Midwest tightness reflects migration stall — not a boom
One of the most striking visuals in Simonsen's presentation was a pronounced regional divide, with the Midwest and Northeast showing compressed days on market while much of the Sun Belt sees longer marketing times and softer price momentum.
Chicago and Milwaukee stand out as particularly inventory-constrained markets, but Simonsen cautioned against interpreting that as evidence of a sudden economic surge. Over the long term, Chicago experienced relatively soft population growth and outward migration — particularly during the pandemic — which historically kept home price appreciation muted and inventory more balanced.
The dynamic has shifted not because of explosive inbound growth but because outbound migration has slowed.
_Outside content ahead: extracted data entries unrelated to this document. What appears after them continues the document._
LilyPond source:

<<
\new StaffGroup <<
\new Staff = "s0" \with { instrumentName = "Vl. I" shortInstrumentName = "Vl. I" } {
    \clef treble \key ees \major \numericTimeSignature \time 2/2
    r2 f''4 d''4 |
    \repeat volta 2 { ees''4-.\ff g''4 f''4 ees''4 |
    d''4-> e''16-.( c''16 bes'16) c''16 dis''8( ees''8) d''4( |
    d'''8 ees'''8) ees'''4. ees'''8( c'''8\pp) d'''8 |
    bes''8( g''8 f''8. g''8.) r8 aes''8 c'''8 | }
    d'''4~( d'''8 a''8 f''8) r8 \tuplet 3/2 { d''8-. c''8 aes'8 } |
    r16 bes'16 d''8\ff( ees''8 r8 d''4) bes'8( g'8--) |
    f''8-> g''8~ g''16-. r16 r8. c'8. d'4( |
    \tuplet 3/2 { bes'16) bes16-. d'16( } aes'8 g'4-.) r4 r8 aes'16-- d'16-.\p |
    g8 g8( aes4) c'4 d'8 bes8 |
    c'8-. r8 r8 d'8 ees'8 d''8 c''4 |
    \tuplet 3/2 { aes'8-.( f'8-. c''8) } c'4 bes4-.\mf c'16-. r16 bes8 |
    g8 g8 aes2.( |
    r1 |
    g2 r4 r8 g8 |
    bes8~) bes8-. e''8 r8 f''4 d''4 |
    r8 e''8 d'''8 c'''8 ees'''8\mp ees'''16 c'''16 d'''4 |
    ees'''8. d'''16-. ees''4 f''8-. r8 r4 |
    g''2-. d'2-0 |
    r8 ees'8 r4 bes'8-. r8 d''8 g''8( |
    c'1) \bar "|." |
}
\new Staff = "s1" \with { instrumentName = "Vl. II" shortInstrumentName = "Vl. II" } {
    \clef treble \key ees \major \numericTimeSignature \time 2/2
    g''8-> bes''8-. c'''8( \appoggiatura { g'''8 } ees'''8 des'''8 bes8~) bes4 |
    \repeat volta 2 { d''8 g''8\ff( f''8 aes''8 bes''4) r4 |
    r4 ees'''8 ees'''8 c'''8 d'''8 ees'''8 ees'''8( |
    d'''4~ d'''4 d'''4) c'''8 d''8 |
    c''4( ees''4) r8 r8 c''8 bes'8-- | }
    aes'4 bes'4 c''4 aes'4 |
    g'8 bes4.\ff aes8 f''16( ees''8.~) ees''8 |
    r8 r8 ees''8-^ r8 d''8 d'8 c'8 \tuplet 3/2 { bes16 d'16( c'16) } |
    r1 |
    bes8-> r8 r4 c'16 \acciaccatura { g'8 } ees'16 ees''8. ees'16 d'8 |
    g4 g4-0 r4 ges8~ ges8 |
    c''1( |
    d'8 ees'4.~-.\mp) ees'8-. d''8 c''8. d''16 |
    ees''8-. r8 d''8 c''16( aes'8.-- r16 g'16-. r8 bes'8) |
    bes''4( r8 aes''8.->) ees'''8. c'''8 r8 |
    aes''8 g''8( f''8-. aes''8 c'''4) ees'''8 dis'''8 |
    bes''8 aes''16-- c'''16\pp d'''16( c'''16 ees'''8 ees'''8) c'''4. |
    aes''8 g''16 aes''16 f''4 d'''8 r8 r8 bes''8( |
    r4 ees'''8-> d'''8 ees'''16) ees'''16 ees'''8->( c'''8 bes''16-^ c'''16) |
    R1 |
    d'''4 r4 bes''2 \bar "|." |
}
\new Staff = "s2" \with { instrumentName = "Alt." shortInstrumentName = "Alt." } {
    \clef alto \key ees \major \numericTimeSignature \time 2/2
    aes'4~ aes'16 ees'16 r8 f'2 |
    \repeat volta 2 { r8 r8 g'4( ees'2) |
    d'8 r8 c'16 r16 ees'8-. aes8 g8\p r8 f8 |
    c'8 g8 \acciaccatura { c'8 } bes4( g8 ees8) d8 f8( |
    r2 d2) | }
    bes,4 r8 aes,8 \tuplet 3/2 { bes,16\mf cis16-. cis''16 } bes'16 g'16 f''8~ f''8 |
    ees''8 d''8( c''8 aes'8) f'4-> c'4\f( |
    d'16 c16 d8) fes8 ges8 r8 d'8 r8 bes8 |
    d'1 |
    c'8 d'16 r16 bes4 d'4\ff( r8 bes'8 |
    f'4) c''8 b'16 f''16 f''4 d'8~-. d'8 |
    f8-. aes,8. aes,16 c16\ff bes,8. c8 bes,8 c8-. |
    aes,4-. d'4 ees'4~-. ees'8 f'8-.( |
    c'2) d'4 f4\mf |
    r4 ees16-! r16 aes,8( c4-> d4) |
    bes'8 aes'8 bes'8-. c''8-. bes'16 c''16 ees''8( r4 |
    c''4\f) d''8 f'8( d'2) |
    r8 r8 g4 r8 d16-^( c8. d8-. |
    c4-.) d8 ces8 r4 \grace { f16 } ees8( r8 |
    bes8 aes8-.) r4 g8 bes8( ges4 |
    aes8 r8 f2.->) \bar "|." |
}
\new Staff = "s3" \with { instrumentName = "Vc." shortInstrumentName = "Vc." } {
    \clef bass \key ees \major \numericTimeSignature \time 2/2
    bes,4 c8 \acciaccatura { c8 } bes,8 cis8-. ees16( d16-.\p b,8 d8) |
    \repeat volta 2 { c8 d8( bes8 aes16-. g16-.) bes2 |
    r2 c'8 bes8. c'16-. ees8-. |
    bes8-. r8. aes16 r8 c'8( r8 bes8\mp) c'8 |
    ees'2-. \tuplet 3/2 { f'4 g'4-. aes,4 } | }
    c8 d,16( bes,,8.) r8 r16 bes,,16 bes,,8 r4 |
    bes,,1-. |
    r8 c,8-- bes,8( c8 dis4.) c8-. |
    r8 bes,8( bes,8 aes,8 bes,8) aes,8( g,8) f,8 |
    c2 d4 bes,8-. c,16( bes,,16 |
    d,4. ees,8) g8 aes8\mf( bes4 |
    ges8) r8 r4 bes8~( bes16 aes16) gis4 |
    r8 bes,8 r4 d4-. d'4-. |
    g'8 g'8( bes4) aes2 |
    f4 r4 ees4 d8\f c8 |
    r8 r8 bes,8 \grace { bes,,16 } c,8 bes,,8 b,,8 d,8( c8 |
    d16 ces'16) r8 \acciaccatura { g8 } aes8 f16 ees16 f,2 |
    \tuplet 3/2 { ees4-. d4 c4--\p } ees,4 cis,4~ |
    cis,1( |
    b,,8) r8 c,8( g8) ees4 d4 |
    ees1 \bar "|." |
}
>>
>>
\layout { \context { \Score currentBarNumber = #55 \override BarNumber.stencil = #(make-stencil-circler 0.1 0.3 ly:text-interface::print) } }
"The move-outs to create more inventory are not underway," Simonsen said. Internal household formation — as is seen when young families move from city to suburb — continues. But sellers who might have relocated farther away are listing less frequently.
The result is tighter suburban inventory and renewed price pressure in markets that did not experience the pandemic-era boom-and-bust cycle seen in parts of the Sun Belt. Meanwhile, many Sun Belt markets that absorbed years of migration and new construction are working through elevated inventory and decelerating price growth.
While Simonsen said he reviews Compass' internal buyer demand data alongside broader national housing metrics, he emphasized that his forecasts reflect the entire U.S. market rather than the brokerage's business. The company's platform tracks how many buyers are actively monitoring homes in specific price ranges and markets, which he said provides a real-time demand indicator to watch as 2026 unfolds.
Simonsen's base case for 2026 remains measured at roughly 5% sales growth and flat to slightly positive home prices nationally.